I’m so concerned with and interested in new technologies that I often ignore older ones to my peril. This semester I’m working on a number of projects surrounding the use/abuse of copyright law as applied to the arts. Since my study isn’t confined to the twenty first century (or even the twentieth century for that matter) it would be unwise to rely entirely on the internet for securing resources and conducting research. This past week I used one of the tools I’d forgotten libraries had the ability to use: mail (and not the e-mail kind).

Earlier this week a real, live, hold-it-in-your-hand, physical book arrived in Texas from the great state of Michigan (well, I’ve only been there a couple of times… I just choose to believe it is a great state because they sent me a book I needed). I’ve been enjoying this book, in many ways, because I really struggled to get it via the web. The strange thing about this book is that it is able to be freely distributed online because of its licensing. When something, such as this book, allows for copying, distributing, and modifying it is normally a simple task to find this liberated content online. Sadly, I had extreme difficulty obtaining this book in a digital form.

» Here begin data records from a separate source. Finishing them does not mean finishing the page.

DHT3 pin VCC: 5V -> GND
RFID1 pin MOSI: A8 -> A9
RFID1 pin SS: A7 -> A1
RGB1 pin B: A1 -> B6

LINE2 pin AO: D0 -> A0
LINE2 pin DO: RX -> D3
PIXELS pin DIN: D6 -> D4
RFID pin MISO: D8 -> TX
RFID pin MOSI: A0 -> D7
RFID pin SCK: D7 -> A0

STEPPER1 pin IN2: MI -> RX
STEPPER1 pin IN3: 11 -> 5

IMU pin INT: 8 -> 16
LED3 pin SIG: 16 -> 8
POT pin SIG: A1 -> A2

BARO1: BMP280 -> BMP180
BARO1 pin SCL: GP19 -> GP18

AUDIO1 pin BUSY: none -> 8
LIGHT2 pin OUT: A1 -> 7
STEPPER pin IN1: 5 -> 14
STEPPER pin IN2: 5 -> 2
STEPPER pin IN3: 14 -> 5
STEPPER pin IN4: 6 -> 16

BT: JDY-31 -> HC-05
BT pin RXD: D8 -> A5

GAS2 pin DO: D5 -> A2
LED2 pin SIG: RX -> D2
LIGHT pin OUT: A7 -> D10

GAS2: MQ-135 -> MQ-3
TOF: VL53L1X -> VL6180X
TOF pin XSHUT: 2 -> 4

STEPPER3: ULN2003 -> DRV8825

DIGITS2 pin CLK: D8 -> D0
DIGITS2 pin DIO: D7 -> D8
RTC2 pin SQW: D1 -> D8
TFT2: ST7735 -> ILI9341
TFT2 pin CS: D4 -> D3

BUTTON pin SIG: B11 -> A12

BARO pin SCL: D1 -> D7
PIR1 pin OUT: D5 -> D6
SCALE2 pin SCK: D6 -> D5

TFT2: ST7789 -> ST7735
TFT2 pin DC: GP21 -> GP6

When the internet failed me (perhaps I wasn’t looking hard enough) I immediately switched to the more archaic analogue forms of obtaining information: from a physical book. The problem with the physical book, though, was that it took time to get here. I had to request the book, wait for it to be found in another library, wait for it to be pulled off of a shelf, packaged, stamped, shipped, travel and eventually arrive. The great thing about this, of course, was that even if the book I requested didn’t have such unique and valuable licensing designed to share knowledge and ideas with me (the purpose of books I think) it wouldn’t have prevented this physical transference of the physical book my way through the library system. While it may have blocked that content from existing in a digital form the paper form could still be carried from one physical place to another and shared with me. In the midst of digital revolutions that is a comforting thought.